Within the entries below, how many lines carry the word "United"? State the number and stop.

⁂

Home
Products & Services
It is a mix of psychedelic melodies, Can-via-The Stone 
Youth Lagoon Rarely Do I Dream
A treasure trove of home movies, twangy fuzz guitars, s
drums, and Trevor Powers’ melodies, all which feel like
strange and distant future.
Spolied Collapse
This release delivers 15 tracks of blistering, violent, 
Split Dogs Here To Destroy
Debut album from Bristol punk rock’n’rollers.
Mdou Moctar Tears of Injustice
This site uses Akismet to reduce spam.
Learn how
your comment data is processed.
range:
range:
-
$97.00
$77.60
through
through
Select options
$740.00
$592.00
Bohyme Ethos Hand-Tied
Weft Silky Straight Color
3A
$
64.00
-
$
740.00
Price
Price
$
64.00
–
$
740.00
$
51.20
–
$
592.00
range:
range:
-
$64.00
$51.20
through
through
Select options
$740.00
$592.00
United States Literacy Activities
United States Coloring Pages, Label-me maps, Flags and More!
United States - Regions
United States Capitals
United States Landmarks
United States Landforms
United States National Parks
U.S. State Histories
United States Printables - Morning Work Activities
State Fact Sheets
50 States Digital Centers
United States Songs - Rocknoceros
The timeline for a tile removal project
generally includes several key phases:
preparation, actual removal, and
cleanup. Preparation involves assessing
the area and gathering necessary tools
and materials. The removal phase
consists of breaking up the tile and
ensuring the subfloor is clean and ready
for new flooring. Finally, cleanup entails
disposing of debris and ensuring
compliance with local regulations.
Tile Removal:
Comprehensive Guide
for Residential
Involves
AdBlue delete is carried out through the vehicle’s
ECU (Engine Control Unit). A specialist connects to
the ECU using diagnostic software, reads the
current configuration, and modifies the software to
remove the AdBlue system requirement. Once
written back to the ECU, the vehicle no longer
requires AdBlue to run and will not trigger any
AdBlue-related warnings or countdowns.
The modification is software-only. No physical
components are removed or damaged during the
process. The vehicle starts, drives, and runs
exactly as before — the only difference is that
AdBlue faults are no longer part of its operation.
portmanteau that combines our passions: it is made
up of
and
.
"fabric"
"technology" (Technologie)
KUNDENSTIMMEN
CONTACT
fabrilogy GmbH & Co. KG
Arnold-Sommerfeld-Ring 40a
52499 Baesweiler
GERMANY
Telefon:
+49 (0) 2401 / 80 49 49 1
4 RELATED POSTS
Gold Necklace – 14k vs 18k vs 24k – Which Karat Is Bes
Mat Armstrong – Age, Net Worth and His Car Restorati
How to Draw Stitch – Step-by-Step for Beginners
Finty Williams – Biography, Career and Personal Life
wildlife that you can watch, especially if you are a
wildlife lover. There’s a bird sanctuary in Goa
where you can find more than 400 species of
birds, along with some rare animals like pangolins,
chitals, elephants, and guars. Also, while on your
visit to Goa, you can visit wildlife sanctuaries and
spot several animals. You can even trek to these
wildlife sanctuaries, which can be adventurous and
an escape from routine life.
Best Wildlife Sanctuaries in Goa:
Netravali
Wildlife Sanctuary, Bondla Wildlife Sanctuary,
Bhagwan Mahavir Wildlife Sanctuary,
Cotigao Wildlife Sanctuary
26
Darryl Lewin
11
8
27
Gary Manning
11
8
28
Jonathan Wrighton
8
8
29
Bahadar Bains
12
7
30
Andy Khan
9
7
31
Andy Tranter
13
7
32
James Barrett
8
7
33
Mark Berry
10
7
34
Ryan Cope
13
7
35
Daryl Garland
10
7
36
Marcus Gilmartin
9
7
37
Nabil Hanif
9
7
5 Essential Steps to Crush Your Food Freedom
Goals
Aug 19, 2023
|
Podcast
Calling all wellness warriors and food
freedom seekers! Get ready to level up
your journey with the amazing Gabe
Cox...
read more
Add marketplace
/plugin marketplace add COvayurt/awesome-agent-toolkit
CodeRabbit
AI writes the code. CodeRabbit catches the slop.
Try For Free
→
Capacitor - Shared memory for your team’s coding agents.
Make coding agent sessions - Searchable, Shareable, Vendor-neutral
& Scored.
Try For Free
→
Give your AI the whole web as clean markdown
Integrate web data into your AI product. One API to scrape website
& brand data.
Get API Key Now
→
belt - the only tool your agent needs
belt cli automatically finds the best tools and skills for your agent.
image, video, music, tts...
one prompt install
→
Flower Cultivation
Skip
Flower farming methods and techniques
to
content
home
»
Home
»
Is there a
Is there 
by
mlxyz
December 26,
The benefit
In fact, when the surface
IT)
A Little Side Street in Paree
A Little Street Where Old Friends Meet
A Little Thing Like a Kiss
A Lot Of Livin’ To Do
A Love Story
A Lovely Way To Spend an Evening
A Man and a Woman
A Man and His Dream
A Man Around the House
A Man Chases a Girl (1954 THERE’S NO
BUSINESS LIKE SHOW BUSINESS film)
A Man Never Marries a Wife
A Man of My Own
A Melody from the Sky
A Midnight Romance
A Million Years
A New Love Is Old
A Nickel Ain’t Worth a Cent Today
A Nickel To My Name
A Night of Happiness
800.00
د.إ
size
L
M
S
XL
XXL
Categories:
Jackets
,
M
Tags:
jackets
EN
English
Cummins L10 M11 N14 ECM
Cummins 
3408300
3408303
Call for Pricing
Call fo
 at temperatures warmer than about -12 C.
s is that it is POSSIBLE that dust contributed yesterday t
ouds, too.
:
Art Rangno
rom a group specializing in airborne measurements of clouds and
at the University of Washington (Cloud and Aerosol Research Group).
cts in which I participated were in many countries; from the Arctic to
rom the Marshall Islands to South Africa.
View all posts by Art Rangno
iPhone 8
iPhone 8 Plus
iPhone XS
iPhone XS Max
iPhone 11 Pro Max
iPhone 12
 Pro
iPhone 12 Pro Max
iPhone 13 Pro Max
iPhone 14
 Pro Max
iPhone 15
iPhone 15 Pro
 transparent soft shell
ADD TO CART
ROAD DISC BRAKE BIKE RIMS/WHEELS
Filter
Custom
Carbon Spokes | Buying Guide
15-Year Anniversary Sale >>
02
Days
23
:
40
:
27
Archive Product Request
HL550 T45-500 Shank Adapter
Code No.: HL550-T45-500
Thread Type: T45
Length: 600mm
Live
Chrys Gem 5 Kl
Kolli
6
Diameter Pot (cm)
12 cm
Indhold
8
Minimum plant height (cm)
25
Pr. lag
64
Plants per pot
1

⁂

Exercise answer
9